--- START ---

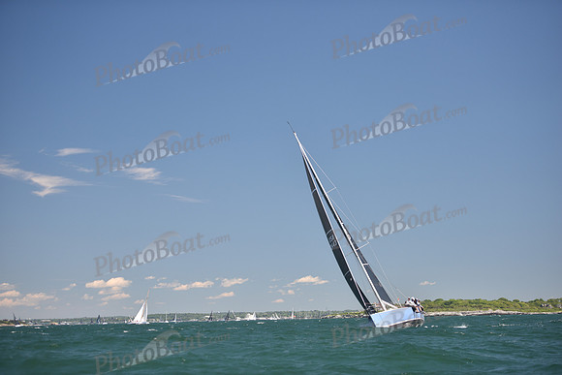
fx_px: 1327
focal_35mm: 85
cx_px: 281
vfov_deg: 16.1
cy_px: 188
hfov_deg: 23.9
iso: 200
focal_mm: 85
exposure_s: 1/1000
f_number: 2.8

--- END ---

§ DIRECTIONS:
Every entry above should be printed again exactly, except for the pictures.

§ ANSWER TO THE EXERCISE:
fx_px: 1327
focal_35mm: 85
cx_px: 281
vfov_deg: 16.1
cy_px: 188
hfov_deg: 23.9
iso: 200
focal_mm: 85
exposure_s: 1/1000
f_number: 2.8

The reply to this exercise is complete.